*** Okuma metni
AKTÜTÜN’ÜN ASKERİ BOYUTU

GEÇMİŞİ ANIMSAYALIM
Aktütün Karakolu'na ilk saldırı 12 Eylül 1992'de yapılmış, Irak’ın kuzeyinden gelen 400 kişilik PKK grubunca 22 askerimiz şehit edilmişti. İkinci kez, 5 Haziran 2007 günü kalabalık bir grup karakola saldırdı. Bu saldırıda ölen olmadı ve bölücü eşkıya püskürtüldü. Ancak 22 Temmuz 2007 günü üçüncü baskında Er Hüseyin Ay şehit düştü. Bir skorsky helikopteri yara aldı. Mayıs 2008'de ise yine Irak'ın kuzeyinden yurt topraklarına giren eşkıya grubu aynı karakola bu kez 200 kişiyle saldırdı. Saldırıda 6 askerimiz şehit olurken, 19 bölücü eşkıya öldürüldü.
Son yapılan saldırıdaki doğru bilgileri ise Genelkurmay Başkanlığının 42/2008 sayılı basın açıklamasından öğrenelim: “3 Ekim 2008 günü öğlen saatlerinde Aktütün Karakoluna yapılan saldırıda 15 şehit verilmiştir. İki uzman çavuştan halen haber alınamazken,(iki gün sonra onların da şehit edildikleri öğrenildi) iki ağır yaralı askerimiz bulunuyor. Çatışmalar süresince, 23 terörist etkisiz hale getirilmiş olup Hava Kuvvetleri ve topçu ateşleri sonucunda etkisiz hale getirilen terörist miktarı henüz tespit edilememiştir. Şehit olan personelimize Allah’tan rahmet, silah arkadaşlarına ve onların değerli ailelerine ve yüce milletimize başsağlığı, yaralılarımıza acil şifalar diliyoruz. Bölücü terör örgütü ile mücadeleye, yurt içinde ve yurt dışında artan bir kararlılıkla devam edilecektir. Bundan kimsenin şüphesi olmamalıdır. Kamuoyuna saygı ile duyurulur...”
Gündüz gözüyle yapılan saldırıda şehit olanların cenaze törenlerinden sonra gazete manşetlerini ve yazılanları da kısaca okuyalım: “Hamasete doyduk, çözüm istiyoruz.” “Oğlum bu tabuta sığmaz!” “Gül, yuhalandı!” “Babamı bana geri verin!” “Neden öldük komutanım?” “Hala mı demokratik çözüm!” “Mevzilerini bırakmadılar!” “Yürekler yangın yeri…” “Şehit vermeye devam edeceğiz.” “PKK'yı ortadan kaldıracak bir operasyon yapmak lazım.” “PKK ile topyekûn bir mücadele gerekiyor.” “PKK'lıların üç günde biteceğini düşünmek bizi yanıltır.” “Mali durumumuz yetmedi…”
******
*** Verilen bilgiler
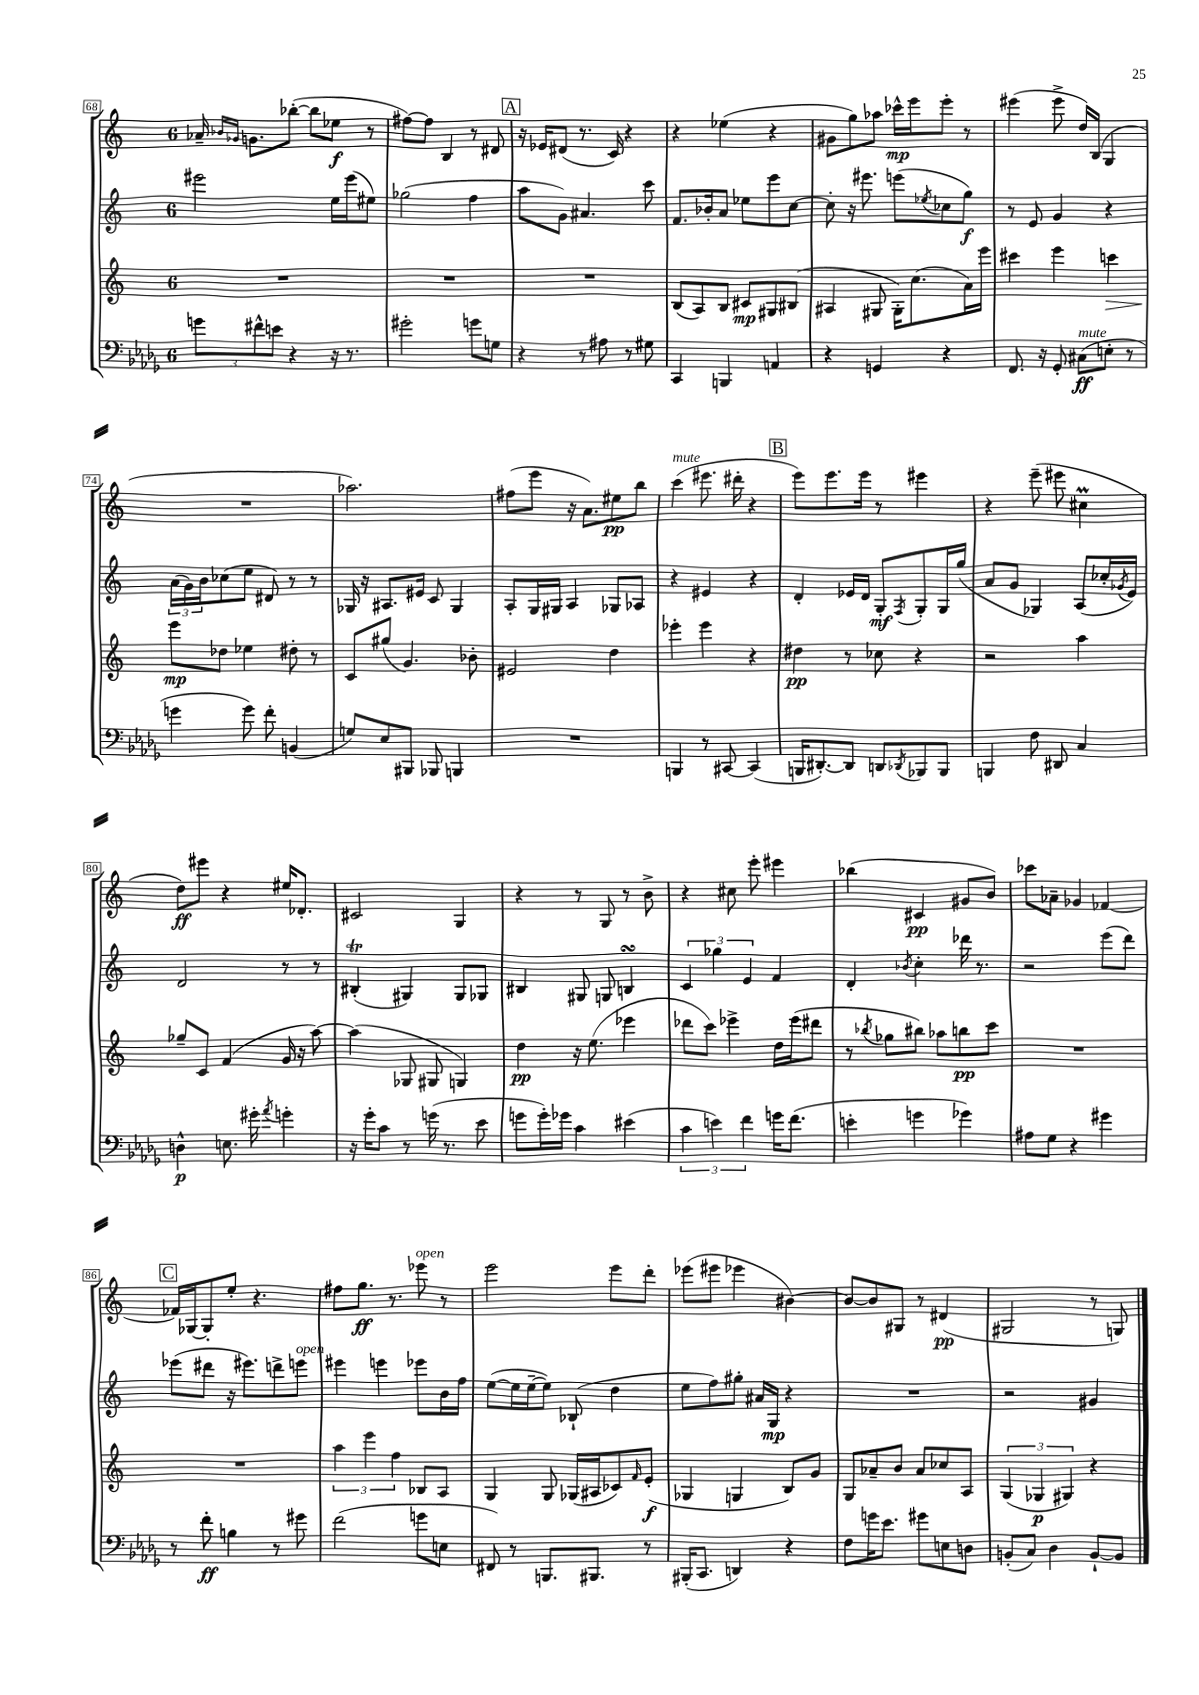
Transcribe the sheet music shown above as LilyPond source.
******
• _Yapılacak işler_:
1. Aktütün saldırılarını anlatan metinde "AKTÜTÜN’ÜN ASKERİ BOYUTU" sözleriyle açılıp "bölücü eşkıya öldürüldü." sözleriyle kapanan bölümü hiç değiştirmeden yeniden verir misin?
2. Aktütün saldırılarını anlatan metni kaldığı yerden sürdürür müsün?

• _Alıştırma cevapları_:
1.
AKTÜTÜN’ÜN ASKERİ BOYUTU

GEÇMİŞİ ANIMSAYALIM
Aktütün Karakolu'na ilk saldırı 12 Eylül 1992'de yapılmış, Irak’ın kuzeyinden gelen 400 kişilik PKK grubunca 22 askerimiz şehit edilmişti. İkinci kez, 5 Haziran 2007 günü kalabalık bir grup karakola saldırdı. Bu saldırıda ölen olmadı ve bölücü eşkıya püskürtüldü. Ancak 22 Temmuz 2007 günü üçüncü baskında Er Hüseyin Ay şehit düştü. Bir skorsky helikopteri yara aldı. Mayıs 2008'de ise yine Irak'ın kuzeyinden yurt topraklarına giren eşkıya grubu aynı karakola bu kez 200 kişiyle saldırdı. Saldırıda 6 askerimiz şehit olurken, 19 bölücü eşkıya öldürüldü.

2.
HUDUTDA KÜRESEL VE PARASAL İZLER VAR
Hudut Karakolları, köylerden destek almak için onların civarına kurulur ve o köylerin adıyla anılırlar. Türkiye Cumhuriyeti Devletinin hudutlarını korumak ve kollamak için oralara konuşlandırılmışlardır. Hudut görevi yurt çocukları için değişik ve yurt sevgisini katmerleştiren onurlu bir görevdir. “Hudut Namustur!”sözü dağlara taşlara ve beyinlere yazılır. Aktütün Karakolunun çürük damına da yazılmıştır. Bundan maksat ‘Yurdumuz anamız ve avradımız kadar kutsaldır!’ demektir. Bunu dağa taşa, dama, koğuşa yazmak ise biraz da özgüvenin dışa vurumudur. Hudut Karakol Komutanları ve nöbetçilerinin üst komutanlarına verdikleri tekmil, diğer orduların askerlerince kullanılmaz. O sözler, tekmilden çok savaşçı yiğitlerin ve hudut fedailerinin bir yemin bildirisidir: “Asil Türk Milletinin namus ve şerefini, vatanın bütünlüğünü, … koordinat noktasıyla… koordinat noktası arasındaki hudut hattında korumakla görevli birliğim, bir subay, iki astsubay, 38 erbaş ve erle, vatan ve millet uğruna seve seve can vermeye hazırdır Komutanım!”derler. Bu tekmil düşmanı korkutur, dostu ise gururlandırır. Bu tekmili gereksiz bir hamaset gibi görenler, orada bir Üsteğmenin hançeresinden dinlediklerinde kendilerini güvende duyarlar.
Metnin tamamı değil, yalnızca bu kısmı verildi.